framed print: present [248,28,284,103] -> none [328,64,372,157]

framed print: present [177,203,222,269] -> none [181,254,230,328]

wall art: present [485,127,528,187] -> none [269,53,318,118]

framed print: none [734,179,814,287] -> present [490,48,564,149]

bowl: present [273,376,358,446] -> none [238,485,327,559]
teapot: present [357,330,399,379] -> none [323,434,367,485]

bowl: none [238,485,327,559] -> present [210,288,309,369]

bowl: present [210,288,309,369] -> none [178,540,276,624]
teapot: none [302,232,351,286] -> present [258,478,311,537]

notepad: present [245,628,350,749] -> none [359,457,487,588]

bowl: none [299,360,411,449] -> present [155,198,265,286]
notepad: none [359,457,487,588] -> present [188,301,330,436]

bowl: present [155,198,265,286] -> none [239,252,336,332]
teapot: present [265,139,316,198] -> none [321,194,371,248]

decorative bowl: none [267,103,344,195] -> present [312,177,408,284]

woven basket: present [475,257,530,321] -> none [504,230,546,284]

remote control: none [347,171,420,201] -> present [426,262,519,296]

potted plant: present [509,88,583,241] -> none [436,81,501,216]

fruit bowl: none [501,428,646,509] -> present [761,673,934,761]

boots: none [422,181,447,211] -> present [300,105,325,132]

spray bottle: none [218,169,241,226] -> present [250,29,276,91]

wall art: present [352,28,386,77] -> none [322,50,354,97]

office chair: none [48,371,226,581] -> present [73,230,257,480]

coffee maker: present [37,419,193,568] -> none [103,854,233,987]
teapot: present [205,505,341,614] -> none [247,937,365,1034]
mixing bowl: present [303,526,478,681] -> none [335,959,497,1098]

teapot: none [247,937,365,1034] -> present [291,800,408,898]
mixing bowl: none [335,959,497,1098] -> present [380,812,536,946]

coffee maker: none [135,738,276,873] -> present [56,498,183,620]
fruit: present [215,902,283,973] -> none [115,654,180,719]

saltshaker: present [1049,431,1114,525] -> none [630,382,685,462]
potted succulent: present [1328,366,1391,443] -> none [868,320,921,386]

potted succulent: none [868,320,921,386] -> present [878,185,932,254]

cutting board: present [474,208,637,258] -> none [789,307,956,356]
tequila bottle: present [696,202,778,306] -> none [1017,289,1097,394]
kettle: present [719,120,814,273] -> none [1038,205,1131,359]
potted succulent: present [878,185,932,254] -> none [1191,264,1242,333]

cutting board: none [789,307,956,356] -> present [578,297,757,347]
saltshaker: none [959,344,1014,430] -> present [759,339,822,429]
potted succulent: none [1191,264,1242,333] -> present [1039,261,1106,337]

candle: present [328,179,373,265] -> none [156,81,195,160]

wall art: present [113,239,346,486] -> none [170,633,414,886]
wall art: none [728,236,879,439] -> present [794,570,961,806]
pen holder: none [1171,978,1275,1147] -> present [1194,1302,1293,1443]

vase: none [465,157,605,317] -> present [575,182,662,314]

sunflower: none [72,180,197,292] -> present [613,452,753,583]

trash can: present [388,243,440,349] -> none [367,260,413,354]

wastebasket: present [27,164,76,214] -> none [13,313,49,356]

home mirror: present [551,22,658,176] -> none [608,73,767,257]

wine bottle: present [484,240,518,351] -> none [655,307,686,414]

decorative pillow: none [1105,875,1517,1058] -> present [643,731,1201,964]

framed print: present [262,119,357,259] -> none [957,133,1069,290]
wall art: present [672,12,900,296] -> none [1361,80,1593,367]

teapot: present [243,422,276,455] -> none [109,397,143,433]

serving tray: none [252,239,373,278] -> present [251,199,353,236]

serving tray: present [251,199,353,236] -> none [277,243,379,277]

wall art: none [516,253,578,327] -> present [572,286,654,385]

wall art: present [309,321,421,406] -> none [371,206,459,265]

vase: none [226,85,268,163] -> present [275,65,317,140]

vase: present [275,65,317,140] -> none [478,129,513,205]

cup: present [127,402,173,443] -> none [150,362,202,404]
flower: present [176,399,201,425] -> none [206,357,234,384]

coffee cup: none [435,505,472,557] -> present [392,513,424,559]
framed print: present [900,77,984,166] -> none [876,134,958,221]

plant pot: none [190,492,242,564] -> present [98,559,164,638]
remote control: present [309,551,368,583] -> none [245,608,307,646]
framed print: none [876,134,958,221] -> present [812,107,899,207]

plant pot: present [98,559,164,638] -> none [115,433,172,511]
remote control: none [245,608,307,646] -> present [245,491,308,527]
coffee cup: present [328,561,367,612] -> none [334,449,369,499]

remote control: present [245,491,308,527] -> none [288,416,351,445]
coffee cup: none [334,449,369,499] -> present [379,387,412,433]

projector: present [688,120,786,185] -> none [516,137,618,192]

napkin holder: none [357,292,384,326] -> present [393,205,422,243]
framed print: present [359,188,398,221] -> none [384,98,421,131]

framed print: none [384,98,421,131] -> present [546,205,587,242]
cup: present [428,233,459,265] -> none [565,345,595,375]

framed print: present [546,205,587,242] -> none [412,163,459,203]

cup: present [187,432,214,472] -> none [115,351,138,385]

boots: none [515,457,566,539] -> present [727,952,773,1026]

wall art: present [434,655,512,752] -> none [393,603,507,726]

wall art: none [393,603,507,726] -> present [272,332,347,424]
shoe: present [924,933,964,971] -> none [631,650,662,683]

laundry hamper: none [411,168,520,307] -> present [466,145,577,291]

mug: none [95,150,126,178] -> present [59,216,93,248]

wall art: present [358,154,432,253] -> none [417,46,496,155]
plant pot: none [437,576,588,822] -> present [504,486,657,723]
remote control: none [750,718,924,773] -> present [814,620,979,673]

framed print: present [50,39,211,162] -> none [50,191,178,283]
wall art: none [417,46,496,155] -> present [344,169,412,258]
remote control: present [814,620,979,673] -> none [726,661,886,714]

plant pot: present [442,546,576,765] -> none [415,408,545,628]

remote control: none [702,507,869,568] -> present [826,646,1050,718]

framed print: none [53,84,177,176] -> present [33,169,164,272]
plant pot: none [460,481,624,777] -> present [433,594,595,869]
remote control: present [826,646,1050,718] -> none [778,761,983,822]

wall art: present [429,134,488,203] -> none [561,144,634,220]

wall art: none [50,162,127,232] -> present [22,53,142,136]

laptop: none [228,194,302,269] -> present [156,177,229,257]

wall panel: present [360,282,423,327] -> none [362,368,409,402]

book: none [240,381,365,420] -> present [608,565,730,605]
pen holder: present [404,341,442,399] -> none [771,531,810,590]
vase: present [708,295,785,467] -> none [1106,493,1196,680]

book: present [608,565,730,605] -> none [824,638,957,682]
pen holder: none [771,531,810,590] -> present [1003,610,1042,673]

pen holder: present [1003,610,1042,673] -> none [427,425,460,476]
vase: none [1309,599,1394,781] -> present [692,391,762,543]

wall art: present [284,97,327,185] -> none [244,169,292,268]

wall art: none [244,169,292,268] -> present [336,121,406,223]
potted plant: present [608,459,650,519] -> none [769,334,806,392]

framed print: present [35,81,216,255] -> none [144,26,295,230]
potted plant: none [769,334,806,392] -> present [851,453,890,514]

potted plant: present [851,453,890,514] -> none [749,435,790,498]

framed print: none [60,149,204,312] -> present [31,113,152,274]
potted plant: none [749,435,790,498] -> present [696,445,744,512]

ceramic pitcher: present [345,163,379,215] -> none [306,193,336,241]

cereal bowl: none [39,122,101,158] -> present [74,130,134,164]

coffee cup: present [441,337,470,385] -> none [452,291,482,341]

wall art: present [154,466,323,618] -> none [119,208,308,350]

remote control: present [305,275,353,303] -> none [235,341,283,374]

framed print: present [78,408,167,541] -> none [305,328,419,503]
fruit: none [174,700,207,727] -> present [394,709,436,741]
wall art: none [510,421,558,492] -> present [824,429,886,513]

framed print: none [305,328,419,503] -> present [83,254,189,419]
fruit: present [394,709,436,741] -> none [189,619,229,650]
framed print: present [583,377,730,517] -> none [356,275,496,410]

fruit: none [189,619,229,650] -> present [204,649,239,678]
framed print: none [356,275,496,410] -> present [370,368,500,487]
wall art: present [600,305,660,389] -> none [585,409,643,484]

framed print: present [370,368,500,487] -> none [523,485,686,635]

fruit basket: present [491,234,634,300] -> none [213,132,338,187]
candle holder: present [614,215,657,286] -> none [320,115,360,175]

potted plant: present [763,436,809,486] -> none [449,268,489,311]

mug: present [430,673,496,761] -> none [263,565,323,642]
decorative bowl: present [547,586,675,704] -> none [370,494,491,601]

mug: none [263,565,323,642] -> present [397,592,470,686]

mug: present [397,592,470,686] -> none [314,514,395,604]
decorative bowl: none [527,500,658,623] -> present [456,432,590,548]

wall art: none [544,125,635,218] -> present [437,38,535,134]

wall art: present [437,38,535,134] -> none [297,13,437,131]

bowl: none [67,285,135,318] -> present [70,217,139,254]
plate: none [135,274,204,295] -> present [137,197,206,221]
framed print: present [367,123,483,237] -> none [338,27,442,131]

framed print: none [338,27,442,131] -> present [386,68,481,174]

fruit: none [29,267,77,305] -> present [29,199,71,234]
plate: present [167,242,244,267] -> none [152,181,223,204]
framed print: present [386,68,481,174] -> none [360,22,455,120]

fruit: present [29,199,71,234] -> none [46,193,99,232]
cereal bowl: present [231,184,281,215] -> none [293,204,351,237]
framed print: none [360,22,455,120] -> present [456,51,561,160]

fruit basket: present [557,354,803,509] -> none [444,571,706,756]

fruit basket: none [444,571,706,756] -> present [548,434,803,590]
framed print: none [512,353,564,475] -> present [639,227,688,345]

★ ★ ★ ★ ★ ★ ★

[TASK STATEMENT]:
All that is wanted is the stretch of lines above from the one containing "saltshaker: none [959,344,1014,430]" through the one containing "wall art: none [728,236,879,439]", duplicated exactly.

[OUTPUT FOR THIS TASK]:
saltshaker: none [959,344,1014,430] -> present [759,339,822,429]
potted succulent: none [1191,264,1242,333] -> present [1039,261,1106,337]

candle: present [328,179,373,265] -> none [156,81,195,160]

wall art: present [113,239,346,486] -> none [170,633,414,886]
wall art: none [728,236,879,439] -> present [794,570,961,806]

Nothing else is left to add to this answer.